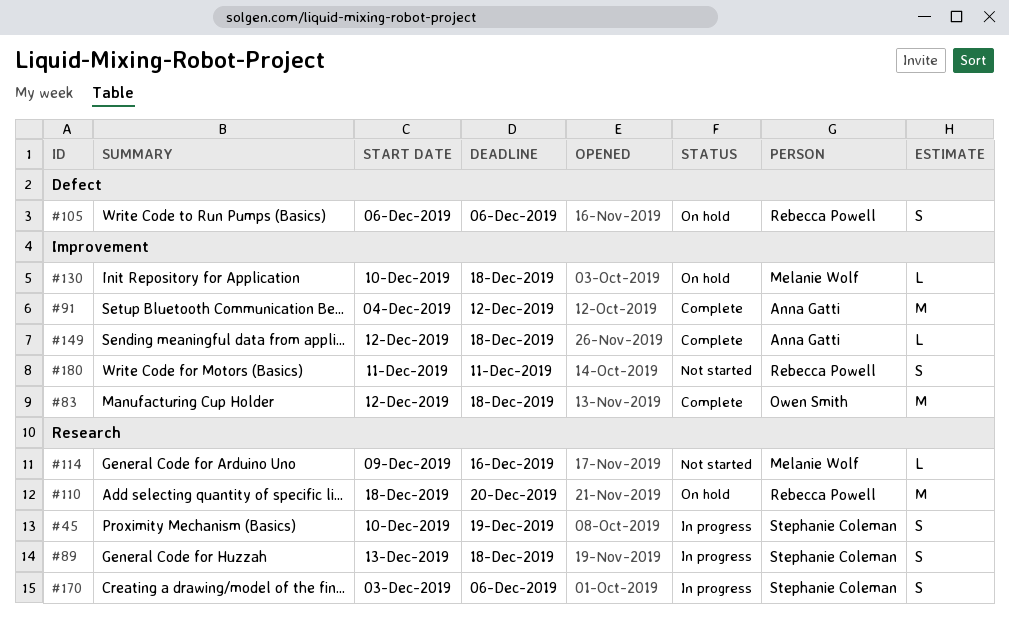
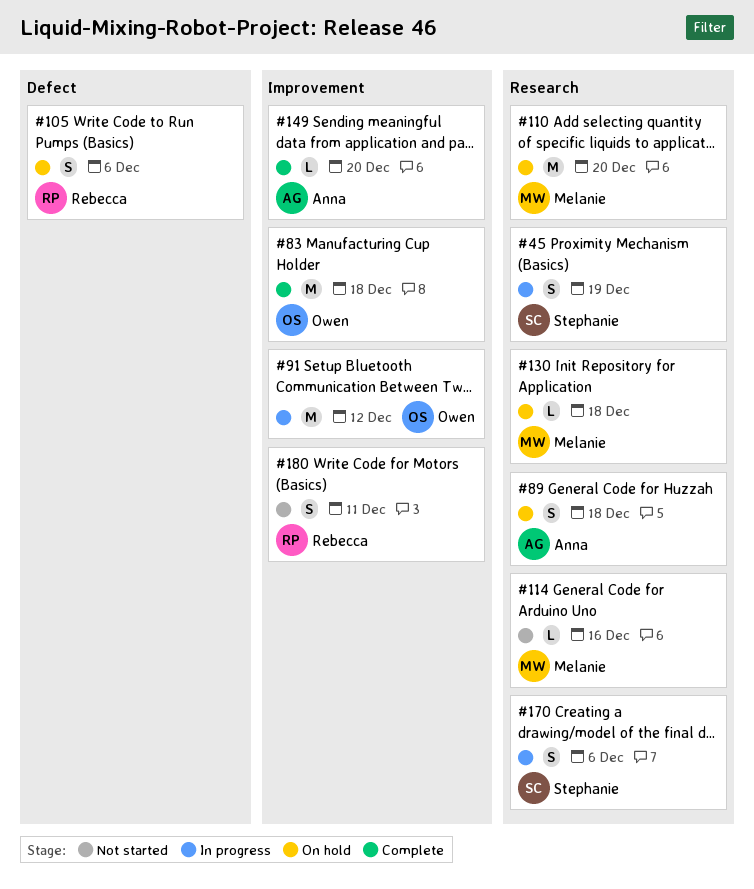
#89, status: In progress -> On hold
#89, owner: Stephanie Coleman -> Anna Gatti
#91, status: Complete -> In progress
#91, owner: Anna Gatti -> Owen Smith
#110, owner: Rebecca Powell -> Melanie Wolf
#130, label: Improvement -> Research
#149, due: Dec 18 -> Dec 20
::::::::
YOUR ASSIGNMENT
Check each line of the data above for the word "status" and copy the ones where it is found.

EXERCISE SOLUTION
#89, status: In progress -> On hold
#91, status: Complete -> In progress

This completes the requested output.